Excerpted text:
--- START ---

Understanding depth of field
Depth of field and its use and control in your photography is crucial. When used effectively, depth of field can make the difference between a good photograph and a great one.
Depth of field can be used to isolate your subject in the scene, draw the viewer’s focus to specific areas of the photograph, or even blur your subject entirely for artistic effect. See below for an example of an identical subject photographed at both f8 and f2 using slide film. Notice the wooden planks have been isolated from the front and rear elements of the photograph.
In simple terms, depth of field (DoF) is the zone of sharpest focus in front of, around and behind the subject being photographed. A shallow DoF will isolate your subject, whereas a deeper DoF will bring other elements in the picture into focus.
An added result of DoF is bokeh. Taken from the Japanese “暈け (boke)”, meaning “blur” or “haze”. Bokeh is a term used to describe the out of focus areas which sit outside of your DoF. An image taken using a shallow DoF will generally have more bokeh than an image taken with a medium, or large DoF.
Additionally, the bokeh captured by your camera is influenced by the shape of your lens’ aperture diaphragm. Round bokeh, pentagonal bokeh, hexagonal bokeh, it’s all possible. See the image below for an example of both hexagonal and round bokeh from the same lens, simply by using different apertures.
How do I use DoF in my photography?
If you are new to photography, it’s likely that you won’t yet be taking advantage of how DoF can enhance your photos. I find the best way to describe how to use DoF in photography is as follows:
- The closer you are to your subject, the shallower the DoF will be.
- The wider your aperture (smaller f-stop number), the shallower the DoF.
- When shooting from a distance, your DoF will generally extend more behind your subject, than in front. Roughly speaking this works out to 1/3 being in front of, and 2/3 behind your subject.
- If you are using a shallow DoF, you can better isolate your subject the further they are from objects in the background.
Another thing to remember for SLR cameras is that your viewfinder will nearly always be showing you an image using the maximum aperture of the lens. These cameras will also most likely have a depth of field preview function, which will allow you to “stop down” to the aperture you’ll be taking the photograph at. This feature will vary from camera to camera but you can normally find it on the lens, or camera body.
You can use the DoF preview on your camera to verify that there’s enough coverage for your entire subject (the product you are shooting, the person you are shooting, or the area of the subject you want to keep in focus).
Most Rangefinder, Point-and-Shoot and TLR cameras (with one or two exceptions), do not have DoF preview, so you’ll have to use your best judgement!.
Factors affecting depth of field
As I mentioned previously, you can use DoF to totally isolate your entire subject, or only bring elements of it into sharp relief. An example would be portrait photography, where you may want to use a very shallow DoF to keep only one eye in focus. While this would have an artistic effect, it wouldn’t be appropriate for say, a passport, or driver’s license!
There are two main factors that affect DoF and how you control them will determine the results of your photography. These factors are:
- The aperture (f-stop) of your lens
- The distance of the subject to the camera
The focal length of your lens will also have an effect on your DoF but I’m (stupidly?) assuming that most readers will have lenses of focal lengths ranging from 20-150mm (35mm equivalent), so I’ll leave this factor for a future article.

--- END ---

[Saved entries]
--- START ---

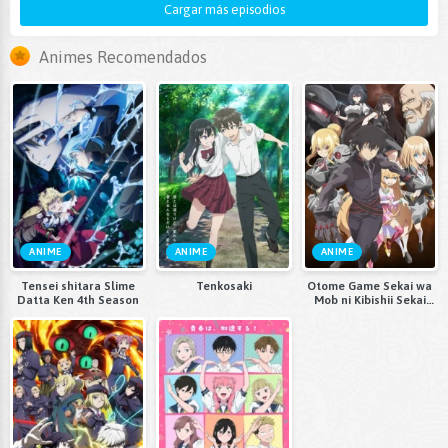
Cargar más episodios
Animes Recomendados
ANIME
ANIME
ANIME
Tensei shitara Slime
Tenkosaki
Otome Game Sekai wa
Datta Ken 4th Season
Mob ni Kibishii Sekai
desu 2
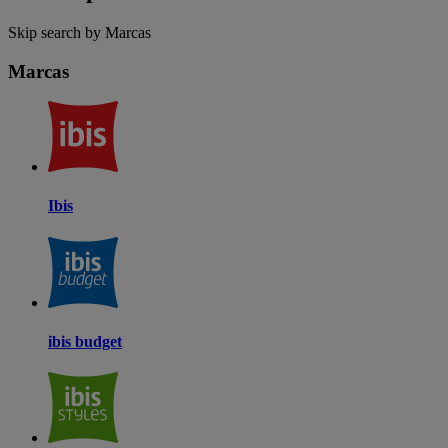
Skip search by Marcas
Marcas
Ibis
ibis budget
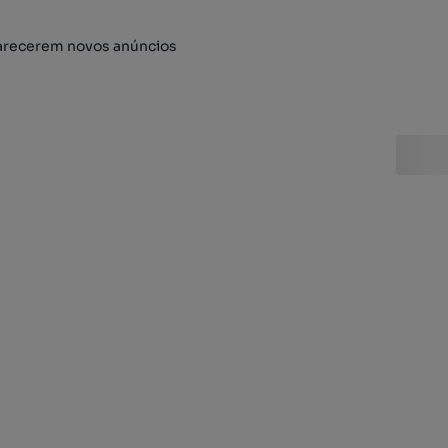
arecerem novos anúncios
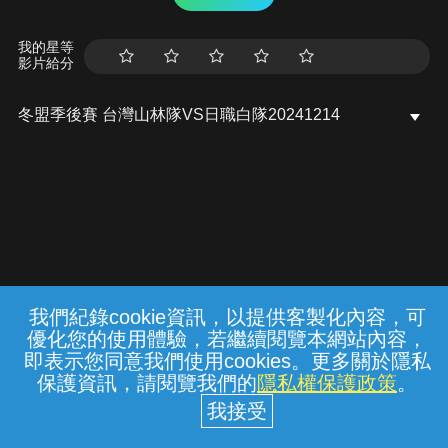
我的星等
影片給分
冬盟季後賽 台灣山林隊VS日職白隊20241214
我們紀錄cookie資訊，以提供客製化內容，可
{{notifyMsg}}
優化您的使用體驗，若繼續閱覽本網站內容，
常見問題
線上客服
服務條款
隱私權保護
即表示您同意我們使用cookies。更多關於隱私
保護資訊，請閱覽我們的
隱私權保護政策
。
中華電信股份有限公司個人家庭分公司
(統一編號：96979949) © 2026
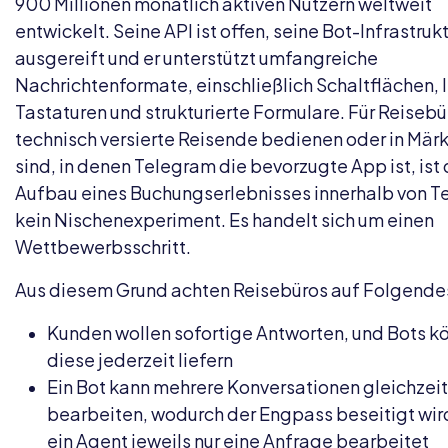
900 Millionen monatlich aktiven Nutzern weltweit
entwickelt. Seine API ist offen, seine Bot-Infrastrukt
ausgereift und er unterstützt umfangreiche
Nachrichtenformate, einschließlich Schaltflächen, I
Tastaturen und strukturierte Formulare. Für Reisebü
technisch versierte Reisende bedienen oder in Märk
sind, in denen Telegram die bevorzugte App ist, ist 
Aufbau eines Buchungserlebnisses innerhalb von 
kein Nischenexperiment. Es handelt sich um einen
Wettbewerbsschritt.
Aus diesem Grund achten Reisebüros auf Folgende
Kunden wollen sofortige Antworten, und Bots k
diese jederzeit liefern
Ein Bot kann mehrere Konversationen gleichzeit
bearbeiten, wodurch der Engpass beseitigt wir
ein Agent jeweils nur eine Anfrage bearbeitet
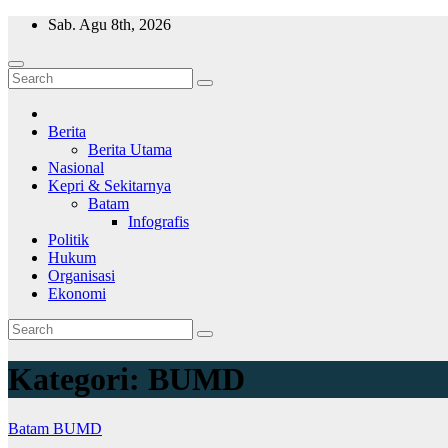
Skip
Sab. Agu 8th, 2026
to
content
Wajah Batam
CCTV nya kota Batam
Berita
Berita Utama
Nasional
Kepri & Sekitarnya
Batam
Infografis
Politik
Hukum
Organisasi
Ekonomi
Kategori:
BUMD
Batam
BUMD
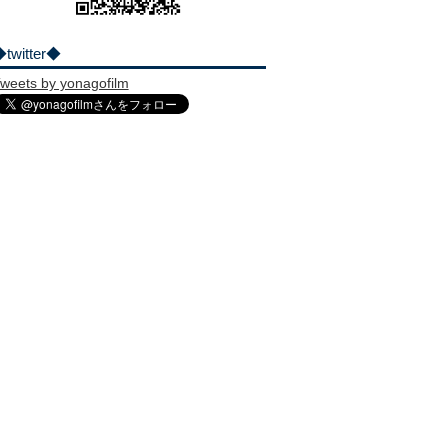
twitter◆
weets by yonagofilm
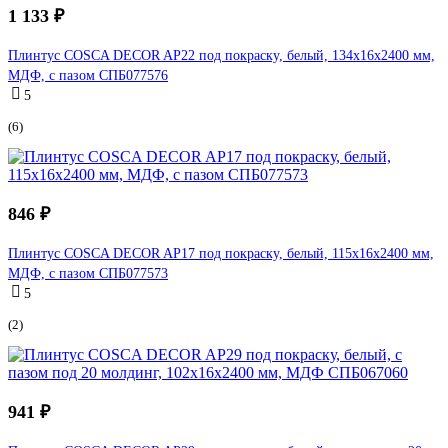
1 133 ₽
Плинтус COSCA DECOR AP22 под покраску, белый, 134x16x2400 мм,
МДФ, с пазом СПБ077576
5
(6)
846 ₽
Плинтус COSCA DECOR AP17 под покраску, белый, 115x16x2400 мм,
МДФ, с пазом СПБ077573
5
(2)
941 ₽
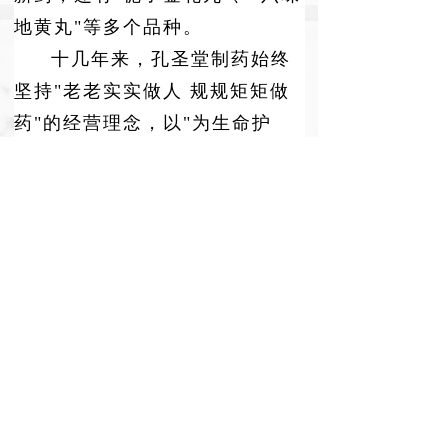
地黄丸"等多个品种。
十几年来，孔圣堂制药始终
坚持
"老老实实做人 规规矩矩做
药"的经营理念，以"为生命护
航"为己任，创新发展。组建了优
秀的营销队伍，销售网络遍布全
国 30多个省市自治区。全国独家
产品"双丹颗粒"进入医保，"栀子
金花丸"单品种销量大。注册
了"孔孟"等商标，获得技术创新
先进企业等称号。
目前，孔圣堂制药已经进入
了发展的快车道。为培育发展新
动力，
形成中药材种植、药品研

--- END ---

Tasks for this exercise:
1. In the depth of field article, when shooting from a distance, roughly what share of the depth of field falls in front of the subject?
2. Transcribe the depth of field article from "Additionally, the bokeh" to "in my photography?".
3. Which types of camera does the depth of field article say mostly lack a DoF preview?

Answers for each item:
1. About 1/3 falls in front of the subject, with 2/3 behind it.

2.
Additionally, the bokeh captured by your camera is influenced by the shape of your lens’ aperture diaphragm. Round bokeh, pentagonal bokeh, hexagonal bokeh, it’s all possible. See the image below for an example of both hexagonal and round bokeh from the same lens, simply by using different apertures.
How do I use DoF in my photography?

3. Rangefinder, Point-and-Shoot, TLR